La hostilidad del régimen contra España

  • El exeurodiputado y político socialista español Ramón Jáuregui rechazó este martes la expulsión del embajador y del segundo jefe de la sede diplomática en Managua, que calificó como «una muestra más de la hostilidad y agresividad contra España».
    Jáuregui dijo desconocer las razones oficiales de la decisión del Ejecutivo nicaragüense, pero aseguró que este es «un régimen que viene mostrando desde hace tiempo una hostilidad y una agresividad». El exdiputado europeo conoce de primera mano la represión del régimen de Ortega-Murillo. Visitó Nicaragua en 2019 y elaboró junto con otros de sus colegas un informe en el que descartaron que hubiese existido un golpe de Estado, tal como aseguró el régimen para justificar su campaña contra los ciudadanos.

Ortega-Murillo, contra el mundo

En realidad, el caso español no es extraordinario. Los esposos y copresidentes, Daniel Ortega y Rosario Murillo, llevan años cavando un oscuro pozo, un régimen dictatorial con el que controlan el país. Parte de ese proceso ha sido la expulsión de muchos embajadores.

En 2023, el gobierno nicaragüense expulsó y despojó de la nacionalidad a centenares de opositores, exfuncionarios, defensores de derechos humanos, periodistas y activistas. En ese momento, España ofreció la nacionalidad a muchos de ellos, algo que el régimen consideró una provocación. El mandatario nicaragüense también ha obligado a abandonar el país a numerosos organismos internacionales.

El régimen dictatorial de Ortega y Murillo lleva tiempo enrocándose y quedándose con cada vez menos apoyos. Tras las protestas ciudadanas que tuvieron lugar en 2018, el presidente no tomó nota y en 2021 se proclamó vencedor de las elecciones presidenciales. 

Ortega le contó al mundo que había ganado por cuarta vez consecutiva, lo que fue rechazado ampliamente por la comunidad internacional. En este tiempo, Naciones Unidas ha advertido que en Nicaragua «las garantías básicas y fundamentales se han eliminado con las reformas emprendidas por Ortega». El aislamiento del régimen se ha acentuado tras el secuestro de Nicolás Maduro en Venezuela, llevado a cabo por fuerzas de EEUU.

La crisis Madrid-Managua de 2021

En España, el Congreso de los Diputados aprobó en marzo de 2025 una proposición no de ley, apoyada por los principales partidos del Gobierno y de la oposición, para condenar la «sistemática» violación de derechos humanos en Nicaragua.
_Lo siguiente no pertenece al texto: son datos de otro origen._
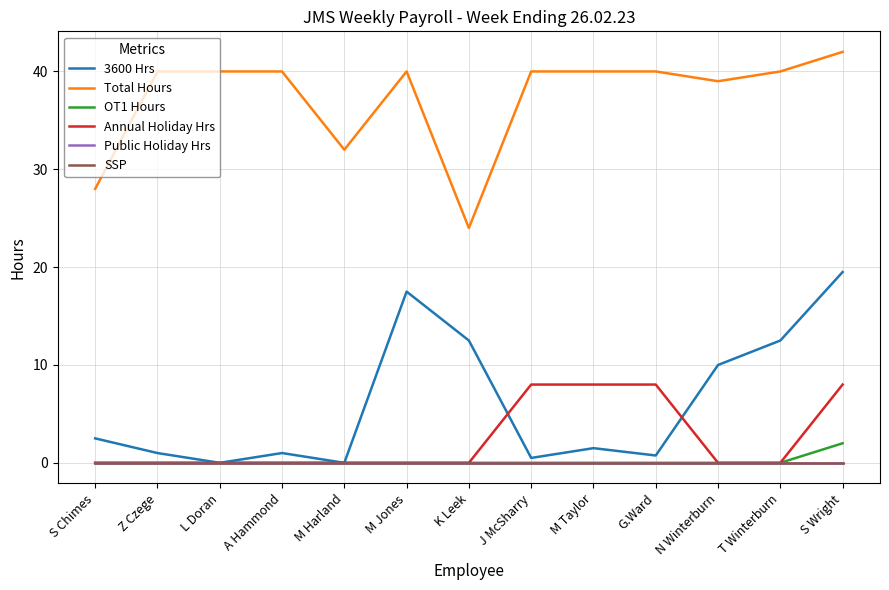

Does the chart have visible grid lines?

Yes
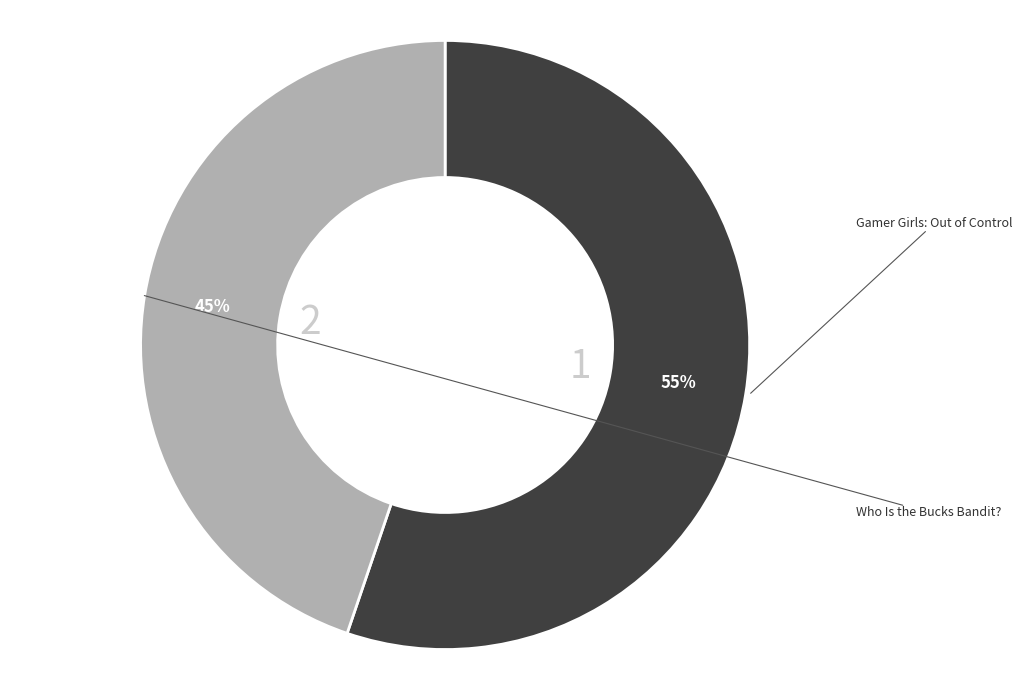

What is the largest slice in the pie chart?

1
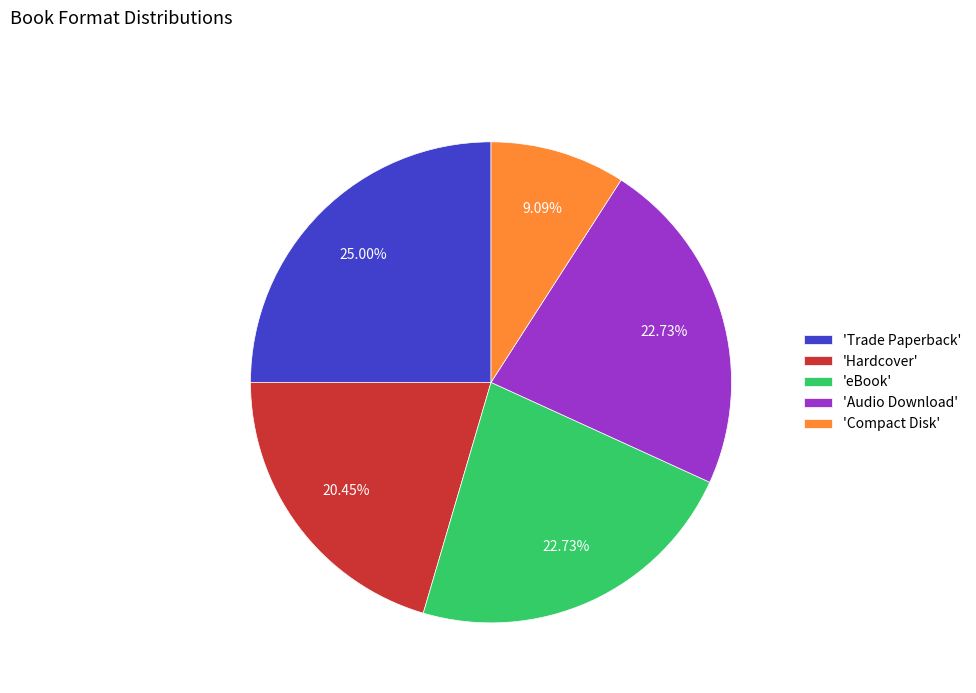

How many slices are in this pie chart?

5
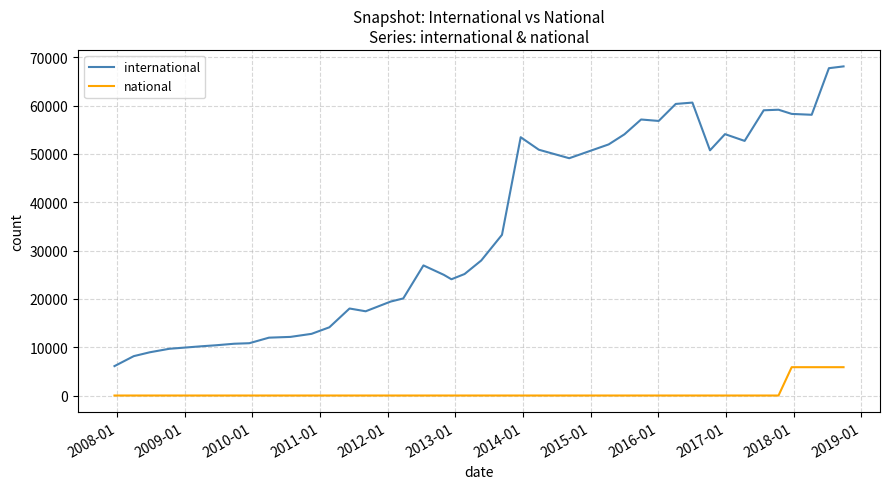

True or false: international and national cross at least once.

False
En el texto se pedía que la UE aumentara las sanciones contra el régimen nicaragüense y se exigía el cese inmediato de la represión.

El ministro de Exteriores, José Manuel Albares, ha afirmado este jueves que «todos los embajadores de España en el mundo, realizan sus funciones de manera escrupulosa en respeto de la Convención de Viena que rige las relaciones diplomáticas y, por lo tanto, esa expulsión que se hizo de manera sumaria es absolutamente injusta», dijo a la entrada del Consejo de Exteriores de la UE. El ministro español también subrayó que Madrid quiere tener «las mejores relaciones» con el pueblo nicaragüense al que calificó como «pueblo hermano».

Esta no es la primera crisis diplomática entre España y Nicaragua, o más concretamente, con la Nicaragua de Daniel Ortega. En agosto de 2021, Exteriores llamó a consultas a la embajadora en Managua, María del Mar Fernández-Palacios. Lo hizo tras un comunicado de la Cancillería nicaragüense en el que se denunciaba injerencia por parte de España y se recurría a los GAL o a Cataluña para criticar al Gobierno.

Cuando el Ejecutivo español quiso enviarla de vuelta en marzo de 2022, el régimen de Ortega no le dio autorización. Tras una advertencia de reciprocidad por parte de Exteriores, Nicaragua optó por retirar a su vez a su embajador en Madrid. Finalmente, en julio de ese año, el Gobierno envió una nueva embajadora, Pilar María Terrén. Presentó sus cartas credenciales en febrero de 2023, dando así por superada la crisis diplomática.